### Task list:
a) In the essay on Akira, what features of the city of Neo-Tokyo are listed?
b) Could you carry on the essay on Akira past its last sentence?

### Selected extract:
In Control: Understanding Akira

Whenever I think of Akira, the first thing that comes to mind is my sophomore year of high school. There was an anime festival going on in the city, and I was waiting in line to watch Galaxy Express 999 at a small theater. Behind me on the line was a guy, probably somewhere between 16 and 24, discussing anime, talking about how he found Akira to be incredible and the “best movie ever.” This man’s life was changed by Akira. Later that evening, my life would be changed by Galaxy Express 999. Still, I had seen Akira before, and I wondered just what was it that blew this guy’s mind.

Today, years later, I rewatched Akira, and I finally understand it. More importantly, I understand that Akira is actually not that difficult to understand.

Akira takes place 21 years after the end of World War III in the city of Neo-Tokyo, a city with strong police presence, assigned curfews, and the youthful delinquents who constantly ignore that authority. The story focuses on Kaneda, the confident leader of a biker gang (bousouzoku, literally berserkers), and his timid childhood friend Tetsuo, also a member of his gang. Beyond this, describing the plot of Akira is difficult in that ultimately a cohesive story progression where characters get what they deserve and plot threads tie together is not the aim of Akira.

### Dataset excerpt:
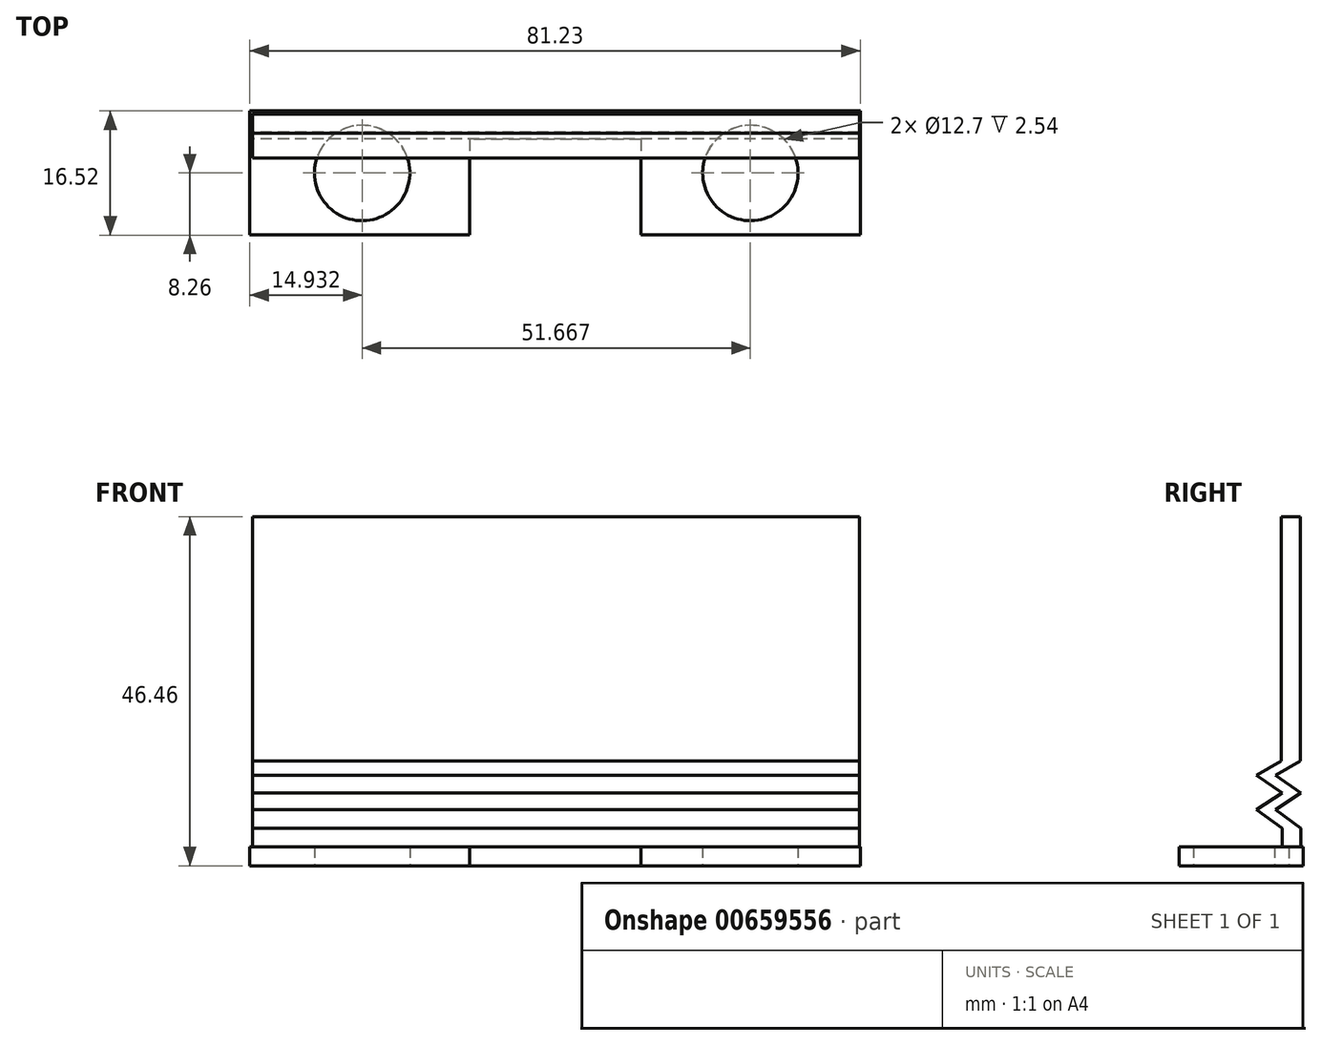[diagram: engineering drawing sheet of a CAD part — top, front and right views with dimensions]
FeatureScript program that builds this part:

### In response:
a)
- strong police presence
- assigned curfews
- youthful delinquents who constantly ignore that authority

b)
Neo-Tokyo is an advanced city, portrayed as having large, high-tech skyscrapers looming overhead and bright neon colors all around, but it is through this portrayal that Neo-Tokyo is revealed to be a city liable to fall apart any moment. People in Neo-Tokyo live for the moment, unsure of the future. Neo-Tokyo is a city out of control.

“Control” is the theme of Akira. Wanting it, gaining it, and losing it, one leads to the the next. Tetsuo has always been looked after by Kaneda since they were children, which causes Tetsuo to become resentful towards his own inability and gives him the desire to want to surpass Kaneda. Another character, a scientist with good intentions, strives to control a primal force beyond human comprehension. The politicians believe they control everything, but their pointless bickering and lack of understanding as to what is happening in the real world show that the only things they control are their own wallets. It is the illusion of control that ultimately results in one losing it.

Akira is very famous for its visual style and excellent animation. Everything, from explosions to vehicles to environments (as mentioned above) are rendered beautifully with fluid movement, and it is in this hyper-realism that the fragility of the world in which they live becomes most noticeable. The world of Akira is almost so tangible that it may crumble if touched.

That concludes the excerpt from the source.